* Source passage *
Diff trackerRecords committed file deltas for the current turn so clients can show a turn diff.

Source readers also know that patch arguments can stream, patch events can begin/update/end before final success, shell/unified-exec can delegate to the patch runtime, remote filesystems can alter where patching executes, and denied or failed patches still need clear model-visible results.

Approval, Permissions, Guardian, and Network

LayerDetail
Approval policyUnlessTrusted, OnFailure, OnRequest, Granular, and Never decide whether prompts are shown, auto-rejected, or escalated.
Permission profileFilesystem and network permissions are richer than legacy sandbox modes; profiles can be built in, active by name, or extended by additional permissions.
Approval requirementA command may be auto-approved, require user approval, be denied by policy, or require an exec-policy amendment.
Approval cacheSome approvals can be cached for the turn or session so repeated equivalent requests do not prompt endlessly.
Request permissionsThe model can request additional permissions through a tool path that is itself governed by approval policy.
HooksPermission-request hooks may decide before Guardian or user approval, and post-tool hooks can replace model-visible output.
GuardianAutomatic review can cover shell, unified exec, patch, network, MCP, and permissions requests. It should fail closed on timeout or reviewer failure.
Network approvalNetwork access can be immediate or deferred, involve host approval caches, managed proxy registration, cancellation on denial, and policy amendments.

Honest security language matters: approval is a decision process, permission profiles describe intended access, and sandboxing is enforcement only when the chosen platform/backend actually enforces it.

Sandbox Platform Behavior

Platform/pathSource-reader fact
PreferenceTool requests can prefer sandboxing automatically, require it, or forbid it.
OverrideSome decisions can bypass the first sandbox attempt, but only through explicit policy.
macOSSeatbelt profiles enforce file and network limits and protect sensitive roots such as repository or Codex metadata where configured.
LinuxThe runtime can choose Landlock or bubblewrap-like helpers; platform sandbox selection can fall back to SandboxType::None, while helper launch failures remain execution errors.
WindowsElevated, unelevated, and restricted-token behavior differ; compatibility limits can force refusal rather than unsafe fallback.
External sandboxThe runtime may know it is already inside a sandbox and preserve only the network semantics it can reason about.
Remote execRemote execution can participate in the filesystem/sandbox story instead of using local process launch.

Sandbox denial is a policy signal, not just a process error. It can carry a network policy decision and may or may not be eligible for unsandboxed retry.

MCP, Apps, Plugins, and Skills

ExtensionWhat source readers know
MCP serversCan be stdio or streamable HTTP, have env vars, bearer-token env vars, required/disabled state, startup/tool timeouts, auth status, OAuth edge cases, and per-tool approval config.
MCP toolsCan be allow/deny filtered, listed from startup snapshots or cache, marked with sandbox metadata, and governed by elicitation policy.
Apps/connectorsExpose connector metadata and app-owned tools, may depend on auth availability, and may cache available tool lists.

* Information given *
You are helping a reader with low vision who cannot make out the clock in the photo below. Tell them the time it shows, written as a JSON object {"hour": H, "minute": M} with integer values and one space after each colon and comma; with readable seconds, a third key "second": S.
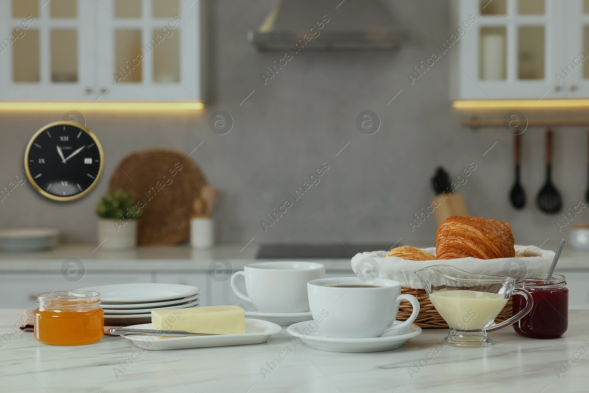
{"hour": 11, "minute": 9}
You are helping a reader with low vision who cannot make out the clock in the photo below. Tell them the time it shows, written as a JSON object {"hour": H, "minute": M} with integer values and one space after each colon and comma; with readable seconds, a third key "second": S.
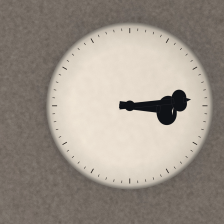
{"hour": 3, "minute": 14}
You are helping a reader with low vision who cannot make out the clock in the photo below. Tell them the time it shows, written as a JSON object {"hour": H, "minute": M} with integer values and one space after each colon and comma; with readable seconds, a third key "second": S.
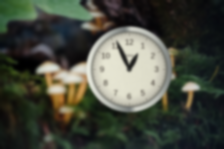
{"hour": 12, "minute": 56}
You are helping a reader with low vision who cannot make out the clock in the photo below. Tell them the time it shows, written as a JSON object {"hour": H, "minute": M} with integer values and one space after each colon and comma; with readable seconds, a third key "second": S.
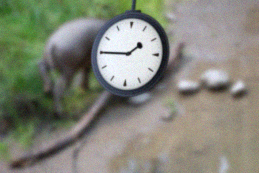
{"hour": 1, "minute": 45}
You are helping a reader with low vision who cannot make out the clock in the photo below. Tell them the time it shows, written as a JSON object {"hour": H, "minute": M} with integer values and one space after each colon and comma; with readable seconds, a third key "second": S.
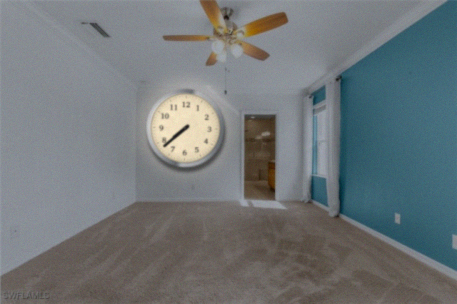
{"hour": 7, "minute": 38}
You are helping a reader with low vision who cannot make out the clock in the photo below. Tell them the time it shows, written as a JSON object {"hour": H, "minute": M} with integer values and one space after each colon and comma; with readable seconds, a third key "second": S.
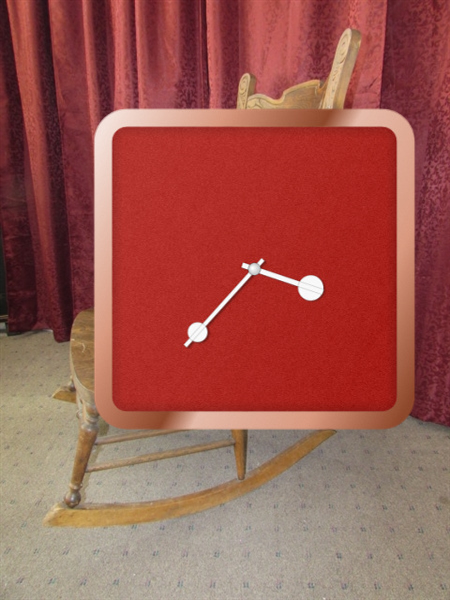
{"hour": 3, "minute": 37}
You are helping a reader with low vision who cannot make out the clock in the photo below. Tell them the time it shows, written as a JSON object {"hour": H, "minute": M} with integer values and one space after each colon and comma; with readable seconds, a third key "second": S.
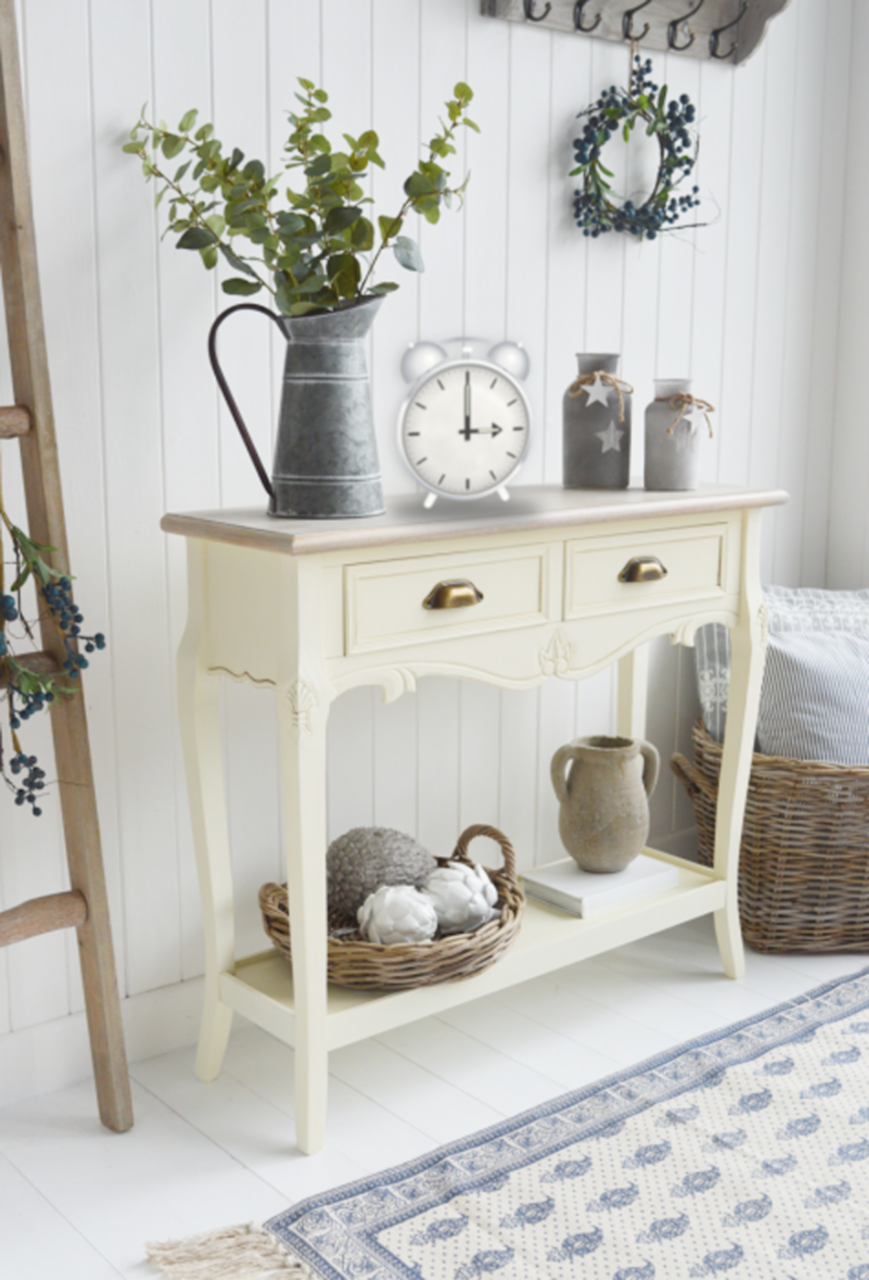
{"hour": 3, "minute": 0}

* Written tasks *
1. From the runtime reference passage, list every approval policy value that it names.
2. Carry on the runtime reference passage from the point where it ends.

* Written responses *
1. UnlessTrusted, OnFailure, OnRequest, Granular, Never

2.
PluginsHave manifests, bundled skills/hooks/apps/MCP servers, marketplace caches, availability policy, install/uninstall/share flows, and plugin skill roots.
SkillsAre instruction bundles loaded from explicit mentions, dependencies, disabled paths, bundled collections, or plugin roots.
MentionsUser input can include structured mentions that affect turn-scoped context and tool availability.
HooksSession start, user prompt submit, pre/post tool use, permission request, stop, and after-agent hooks are policy extension points.

The key design rule is that extensions enter through typed inventories, mentions, hooks, or injected context. They should not silently rewrite the central turn loop.

TUI and App-Server Surface

Surface factMeaning
TUI stateThe terminal UI manages scrollback, live tool tails, bottom panes, approval popups, keymaps, editor handoff, notifications, markdown rendering, and resume replay buffering.
App-server transportApp-server can use stdio, websocket, Unix-domain or off/in-process style transports depending on mode.
Initialization gatingClients may need handshake, auth, experimental capability, or notification settings before full use.
Request scopeApp-server requests have serialization scopes: some are global, some are per-thread, and some can be path/thread dependent.
BackpressureJSON-RPC can return server errors for overload or backpressure rather than blocking forever.
SecurityOrigin checks, bearer/capability tokens, websocket auth modes, and secret sanitization are part of the app-server contract.
Client APIsThe surface includes filesystem APIs/watchers, command exec, process spawn experiments, fuzzy search, accounts/rate limits, model/provider info, config writes, feedback upload, remote control, realtime audio/text, and thread operations.
Notification mappingRuntime events become app-server notifications such as turn started/completed, item updates, command approval requests, turn diff updates, token usage, and compaction.

App-server is therefore both a presentation bridge and a runtime entry surface. Modern TUI or exec paths can interact with app-server-style boundaries rather than always calling the old core facade directly.

Error and Retry Taxonomy

FailureRuntime behavior to remember
Retryable transportRetries with bounded budget and backoff before final error.
Auth failureMay refresh credentials, request verification, or emit explicit auth error.
Context windowMay trigger compaction and retry; not always a fatal user-visible error.
Quota/rate/overloadDistinct error categories help UI choose the message.
Cyber/policy denialShould be reported as policy refusal, not generic command failure.
Tool parse errorUsually becomes model-visible tool output so the model can correct arguments.
Runtime fatal errorStops the relevant task and emits an error event.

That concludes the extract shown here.